Amid this stagnation, the UMWA and the USW have played a traitorous role. Throughout crucial nationwide contract negotiations last year, the USW forced concessions upon workers. Even when safety violations at Walter Energy and US Steel claimed Birmingham workers’ lives in 2013 and 2014, neither union mobilized any kind of strike action. They made none but the weakest demands for worker safety.

Neither union sprang into action until the summer of 2015. By that point, it was glaringly obvious that both US Steel and Walter Energy intended to strip employees of jobs and pensions. At that point, the leadership of both unions decided to make themselves more visible and vocal among workers.

The UMWA leadership, dressed in camouflage shirts emblazoned with the union’s logo, monopolized a US Steel rally in Birmingham last August. They loudly blamed “cheap Chinese steel” and environmentalists for America’s flagging steel industry. They obliquely raised the specter of international socialism, ominously prophesying the creation of a “United States of the Americas.”

As US Steel employees baked beneath the hot sun, tense and uncertain about their jobs and futures, the UMWA and the USW shamelessly sought to pit them against foreign workers, immigrants, and the environment.

This militant showmanship allowed the unions to deflect blame from both the companies and themselves. While union officials mentioned the vast discrepancy between the compensation for CEOs and workers, they failed to call out other incidents of company malfeasance. Most notably, they neglected to mention that they themselves had enforced lower salaries and fewer benefits on the workers throughout the years in the name of preserving jobs.

The UMWA states that they intend to negotiate with the buyers of the Walter Energy’s mines for safe conditions, reinstatement of pensions, and health care as the bankruptcy case comes to an end. For 3,100 miners, the union’s failure to hold Walter Energy accountable to its employees has life and death implications. As they retire from years of dangerous mining work, these workers will no doubt face significant health care expenses.

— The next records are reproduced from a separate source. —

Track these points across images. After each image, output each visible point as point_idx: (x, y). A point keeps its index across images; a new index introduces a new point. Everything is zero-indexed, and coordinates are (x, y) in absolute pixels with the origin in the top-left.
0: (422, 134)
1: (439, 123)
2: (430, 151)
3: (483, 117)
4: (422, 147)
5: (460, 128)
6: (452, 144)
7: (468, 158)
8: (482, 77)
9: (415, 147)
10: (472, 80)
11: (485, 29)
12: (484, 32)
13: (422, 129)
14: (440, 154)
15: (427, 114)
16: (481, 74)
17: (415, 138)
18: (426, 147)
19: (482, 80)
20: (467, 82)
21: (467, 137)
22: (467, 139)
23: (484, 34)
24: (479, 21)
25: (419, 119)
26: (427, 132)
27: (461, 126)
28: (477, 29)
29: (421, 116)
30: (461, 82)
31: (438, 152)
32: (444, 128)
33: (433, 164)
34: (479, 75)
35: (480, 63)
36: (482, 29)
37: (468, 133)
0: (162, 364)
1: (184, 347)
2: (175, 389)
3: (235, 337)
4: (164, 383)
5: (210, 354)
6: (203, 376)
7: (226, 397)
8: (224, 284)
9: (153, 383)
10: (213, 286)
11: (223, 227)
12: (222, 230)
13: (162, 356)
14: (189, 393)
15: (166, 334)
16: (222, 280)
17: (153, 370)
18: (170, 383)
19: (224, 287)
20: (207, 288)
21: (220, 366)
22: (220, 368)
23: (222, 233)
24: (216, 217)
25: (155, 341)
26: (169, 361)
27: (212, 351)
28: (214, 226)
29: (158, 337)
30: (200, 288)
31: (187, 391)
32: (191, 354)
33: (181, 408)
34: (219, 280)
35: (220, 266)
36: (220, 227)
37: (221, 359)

For the workers who remain employed by the mines, the situation is equally treacherous. Walter Energy laid 319 miners off at its Brookwood Number 4 mine at the end of December, leaving only 24 workers to maintain production. This imperils workers in an inherently hazardous occupation. With recent cuts to MSHA and OSHA, workers will have little protection from the threat of unsafe conditions.

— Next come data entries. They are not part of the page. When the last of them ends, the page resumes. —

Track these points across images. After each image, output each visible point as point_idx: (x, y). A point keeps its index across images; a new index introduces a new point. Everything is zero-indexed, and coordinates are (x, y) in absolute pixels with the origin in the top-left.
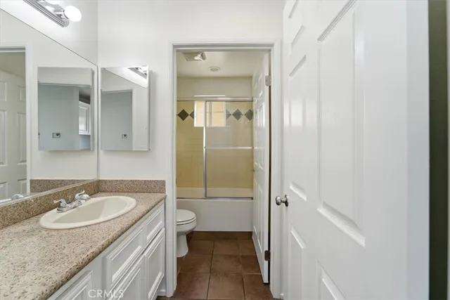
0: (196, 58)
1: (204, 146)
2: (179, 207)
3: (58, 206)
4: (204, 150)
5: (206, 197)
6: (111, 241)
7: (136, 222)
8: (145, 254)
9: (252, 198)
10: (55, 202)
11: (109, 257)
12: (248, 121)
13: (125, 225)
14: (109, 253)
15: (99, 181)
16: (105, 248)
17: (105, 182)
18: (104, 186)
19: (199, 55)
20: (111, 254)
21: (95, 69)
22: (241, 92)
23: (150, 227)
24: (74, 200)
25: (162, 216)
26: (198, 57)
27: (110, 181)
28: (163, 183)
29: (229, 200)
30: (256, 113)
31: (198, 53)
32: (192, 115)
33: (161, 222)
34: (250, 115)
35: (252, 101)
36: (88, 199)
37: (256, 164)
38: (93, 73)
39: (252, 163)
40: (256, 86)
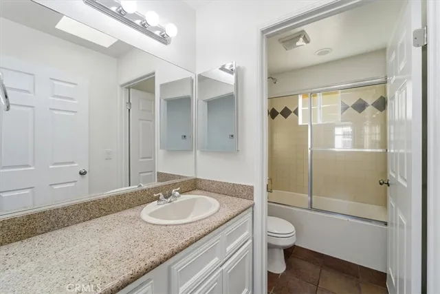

Alabama’s miners and steelworkers represent the truth that the Obama administration attempts to repress: the economy is not improving for workers. Manufacturing jobs, which decreased by at least 40 percent between 2001 and 2015, have not rebounded. Most importantly, the mistreatment of Walter Energy workers reveals the hostility of the bourgeoisie and the unions towards the interests of the working class.